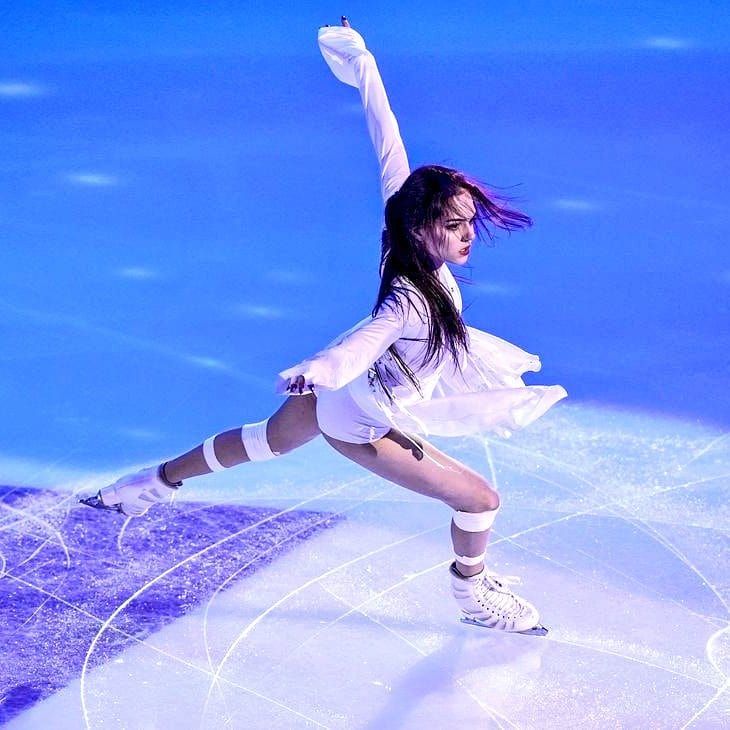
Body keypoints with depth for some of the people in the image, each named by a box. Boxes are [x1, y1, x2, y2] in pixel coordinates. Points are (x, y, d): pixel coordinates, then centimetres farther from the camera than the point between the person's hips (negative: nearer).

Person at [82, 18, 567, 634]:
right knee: (480, 499, 2)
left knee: (264, 441, 33)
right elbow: (360, 344, -56)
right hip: (363, 425, -8)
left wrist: (364, 65, -13)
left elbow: (389, 147, -17)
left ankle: (157, 482, 51)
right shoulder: (412, 301, -40)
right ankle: (474, 594, 29)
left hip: (339, 395, 8)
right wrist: (315, 374, -76)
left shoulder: (407, 225, -20)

* **What you need to do**: Look for the word "right". Copy out every line of the data that has it.

* **Written response**:
right knee: (480, 499, 2)
right elbow: (360, 344, -56)
right hip: (363, 425, -8)
right shoulder: (412, 301, -40)
right ankle: (474, 594, 29)
right wrist: (315, 374, -76)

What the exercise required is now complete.